What is being asked ▸
Reproduce every line of the material below word for word, in the same order.

[Records]
== == ==

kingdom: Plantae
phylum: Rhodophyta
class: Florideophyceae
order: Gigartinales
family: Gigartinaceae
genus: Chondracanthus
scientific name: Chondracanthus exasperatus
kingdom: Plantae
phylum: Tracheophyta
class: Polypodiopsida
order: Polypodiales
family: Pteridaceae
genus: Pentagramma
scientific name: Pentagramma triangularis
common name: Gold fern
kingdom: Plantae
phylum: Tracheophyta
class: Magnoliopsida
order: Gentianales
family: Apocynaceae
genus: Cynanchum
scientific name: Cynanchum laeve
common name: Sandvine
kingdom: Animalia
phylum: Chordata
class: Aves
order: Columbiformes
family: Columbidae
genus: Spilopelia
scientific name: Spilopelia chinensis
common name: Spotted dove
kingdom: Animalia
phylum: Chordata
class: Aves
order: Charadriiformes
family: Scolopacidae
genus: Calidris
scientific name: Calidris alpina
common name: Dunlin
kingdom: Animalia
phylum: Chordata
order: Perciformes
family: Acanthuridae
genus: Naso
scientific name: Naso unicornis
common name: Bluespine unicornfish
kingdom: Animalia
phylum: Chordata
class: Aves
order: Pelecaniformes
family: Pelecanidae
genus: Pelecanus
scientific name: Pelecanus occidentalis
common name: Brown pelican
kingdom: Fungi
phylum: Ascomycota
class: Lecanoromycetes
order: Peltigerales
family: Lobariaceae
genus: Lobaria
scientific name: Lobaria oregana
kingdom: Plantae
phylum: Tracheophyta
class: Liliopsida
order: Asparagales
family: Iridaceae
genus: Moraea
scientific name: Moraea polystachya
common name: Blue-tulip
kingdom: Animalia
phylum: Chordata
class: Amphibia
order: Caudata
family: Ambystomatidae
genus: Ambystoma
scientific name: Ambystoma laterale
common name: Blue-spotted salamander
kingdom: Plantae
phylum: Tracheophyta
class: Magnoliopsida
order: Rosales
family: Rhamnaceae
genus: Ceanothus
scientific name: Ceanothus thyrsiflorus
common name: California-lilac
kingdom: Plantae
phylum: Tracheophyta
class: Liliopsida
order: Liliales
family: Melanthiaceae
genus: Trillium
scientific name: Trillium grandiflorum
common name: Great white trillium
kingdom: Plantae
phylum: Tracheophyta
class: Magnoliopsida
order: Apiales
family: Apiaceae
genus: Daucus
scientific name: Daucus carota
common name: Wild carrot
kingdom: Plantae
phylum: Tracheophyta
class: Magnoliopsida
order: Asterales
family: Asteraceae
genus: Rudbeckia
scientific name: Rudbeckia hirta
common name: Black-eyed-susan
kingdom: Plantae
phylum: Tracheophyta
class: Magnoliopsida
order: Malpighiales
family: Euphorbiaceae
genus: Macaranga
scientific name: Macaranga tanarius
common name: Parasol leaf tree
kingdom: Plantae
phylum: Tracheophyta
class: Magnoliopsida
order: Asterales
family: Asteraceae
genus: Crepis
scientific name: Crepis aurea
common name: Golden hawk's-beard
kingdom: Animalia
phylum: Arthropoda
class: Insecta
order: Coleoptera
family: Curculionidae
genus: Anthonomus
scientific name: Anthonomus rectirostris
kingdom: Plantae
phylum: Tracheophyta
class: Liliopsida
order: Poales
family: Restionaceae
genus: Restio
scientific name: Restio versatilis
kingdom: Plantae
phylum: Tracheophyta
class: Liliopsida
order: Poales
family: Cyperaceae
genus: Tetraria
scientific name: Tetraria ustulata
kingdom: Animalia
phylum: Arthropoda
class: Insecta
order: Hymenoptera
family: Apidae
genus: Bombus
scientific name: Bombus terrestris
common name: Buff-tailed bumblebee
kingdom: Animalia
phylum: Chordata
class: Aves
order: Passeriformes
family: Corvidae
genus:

== == ==

Response to the exercise ▸
kingdom: Plantae
phylum: Rhodophyta
class: Florideophyceae
order: Gigartinales
family: Gigartinaceae
genus: Chondracanthus
scientific name: Chondracanthus exasperatus
kingdom: Plantae
phylum: Tracheophyta
class: Polypodiopsida
order: Polypodiales
family: Pteridaceae
genus: Pentagramma
scientific name: Pentagramma triangularis
common name: Gold fern
kingdom: Plantae
phylum: Tracheophyta
class: Magnoliopsida
order: Gentianales
family: Apocynaceae
genus: Cynanchum
scientific name: Cynanchum laeve
common name: Sandvine
kingdom: Animalia
phylum: Chordata
class: Aves
order: Columbiformes
family: Columbidae
genus: Spilopelia
scientific name: Spilopelia chinensis
common name: Spotted dove
kingdom: Animalia
phylum: Chordata
class: Aves
order: Charadriiformes
family: Scolopacidae
genus: Calidris
scientific name: Calidris alpina
common name: Dunlin
kingdom: Animalia
phylum: Chordata
order: Perciformes
family: Acanthuridae
genus: Naso
scientific name: Naso unicornis
common name: Bluespine unicornfish
kingdom: Animalia
phylum: Chordata
class: Aves
order: Pelecaniformes
family: Pelecanidae
genus: Pelecanus
scientific name: Pelecanus occidentalis
common name: Brown pelican
kingdom: Fungi
phylum: Ascomycota
class: Lecanoromycetes
order: Peltigerales
family: Lobariaceae
genus: Lobaria
scientific name: Lobaria oregana
kingdom: Plantae
phylum: Tracheophyta
class: Liliopsida
order: Asparagales
family: Iridaceae
genus: Moraea
scientific name: Moraea polystachya
common name: Blue-tulip
kingdom: Animalia
phylum: Chordata
class: Amphibia
order: Caudata
family: Ambystomatidae
genus: Ambystoma
scientific name: Ambystoma laterale
common name: Blue-spotted salamander
kingdom: Plantae
phylum: Tracheophyta
class: Magnoliopsida
order: Rosales
family: Rhamnaceae
genus: Ceanothus
scientific name: Ceanothus thyrsiflorus
common name: California-lilac
kingdom: Plantae
phylum: Tracheophyta
class: Liliopsida
order: Liliales
family: Melanthiaceae
genus: Trillium
scientific name: Trillium grandiflorum
common name: Great white trillium
kingdom: Plantae
phylum: Tracheophyta
class: Magnoliopsida
order: Apiales
family: Apiaceae
genus: Daucus
scientific name: Daucus carota
common name: Wild carrot
kingdom: Plantae
phylum: Tracheophyta
class: Magnoliopsida
order: Asterales
family: Asteraceae
genus: Rudbeckia
scientific name: Rudbeckia hirta
common name: Black-eyed-susan
kingdom: Plantae
phylum: Tracheophyta
class: Magnoliopsida
order: Malpighiales
family: Euphorbiaceae
genus: Macaranga
scientific name: Macaranga tanarius
common name: Parasol leaf tree
kingdom: Plantae
phylum: Tracheophyta
class: Magnoliopsida
order: Asterales
family: Asteraceae
genus: Crepis
scientific name: Crepis aurea
common name: Golden hawk's-beard
kingdom: Animalia
phylum: Arthropoda
class: Insecta
order: Coleoptera
family: Curculionidae
genus: Anthonomus
scientific name: Anthonomus rectirostris
kingdom: Plantae
phylum: Tracheophyta
class: Liliopsida
order: Poales
family: Restionaceae
genus: Restio
scientific name: Restio versatilis
kingdom: Plantae
phylum: Tracheophyta
class: Liliopsida
order: Poales
family: Cyperaceae
genus: Tetraria
scientific name: Tetraria ustulata
kingdom: Animalia
phylum: Arthropoda
class: Insecta
order: Hymenoptera
family: Apidae
genus: Bombus
scientific name: Bombus terrestris
common name: Buff-tailed bumblebee
kingdom: Animalia
phylum: Chordata
class: Aves
order: Passeriformes
family: Corvidae
genus:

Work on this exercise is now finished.